Kompas, page 6
By: Luki Aulia
It has been decided starting next year, for the moment, Curriculum 2013 would only be implemented in 6,221 schools that have since July 2013 run trials. The rest revert to Curriculum 2006 until really ready.
The decision at the end of the school year was not an easy one because it would change the entire learning process in school. However, according to the Curriculum 2013 (K-13) evaluation team, the decision was a compromise choice accomodating the pros and cons views concerning K-13, although it was subsequently corrected by Minister of Education and Culture (Mendikbud) Anies Baswedan, that it was not a matter of compromise, however, it was in the interest of the nation’s children.
As long as it is being evaluated, it would be good for the government to simultaneously enhance K-13, from the beginning. It should starts with the idea or expectation ideals of nation building and the “form/manifestation” of the generation to be born in order to achieve such expectations. If the fundamental matters are clear and short, medium, and long term development plans are also clear, it would also be clear the type of curriculum necessary.
Basically, the curriculum is made in accordance with the times. This was at least done in K-13. In theory, K-13 emphasizes active learning with integrative thematic materials and scientific approach. In the last two years, some teachers, especially in the cities, acknowledged children prefer learning in this way because it is not boring. The class atmosphere is more alive. However, some teachers still have difficulty because they are not accustomed.

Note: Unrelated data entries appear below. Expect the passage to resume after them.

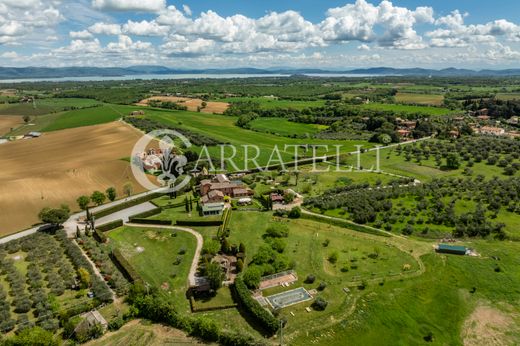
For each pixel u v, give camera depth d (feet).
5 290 266.36
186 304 258.98
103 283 273.33
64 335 227.40
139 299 250.16
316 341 226.79
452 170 559.79
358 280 284.41
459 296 270.46
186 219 385.70
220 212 405.18
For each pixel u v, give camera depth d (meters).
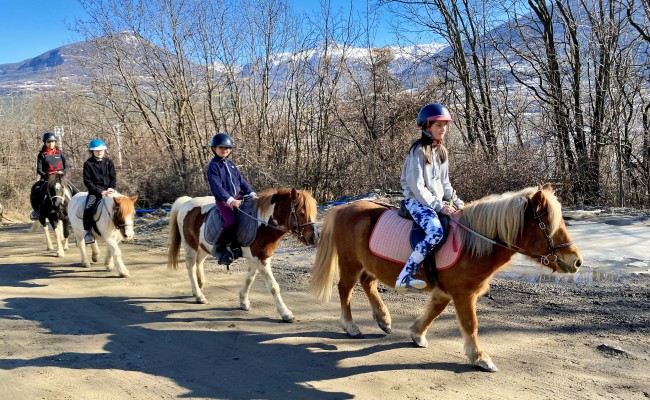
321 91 17.48
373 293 5.70
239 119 18.56
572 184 14.06
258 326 6.08
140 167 19.42
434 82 16.95
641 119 15.34
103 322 6.35
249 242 6.31
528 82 16.59
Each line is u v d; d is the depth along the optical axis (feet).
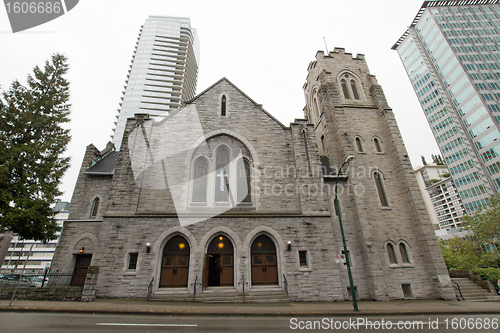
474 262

Related to teacher training, teacher trainer Itje Chodijah deems the form of training is too simple and “uniform” without regard to the differences in quality of teachers, students, schools, and traditions or local wealth/ resources. Teachers are not trained how to manage the classroom in accordance to the type of schools. The ideal teacher training should be contextual in accordance with the regional characteristics despite the same materials.
Proper training with materials assistance and routine way of teaching would gradually change teacher mindset. It is no longer the times for rigid teachers. The problem according to Rector of Indonesian Education University Sunaryo Kartadinata, so far there has been no training model capable of changing teacher mindset. It could be corrected as we go along and at the same time (address) the long term solution such as improving the “teacher factory,” i.e. the education personnel education institution.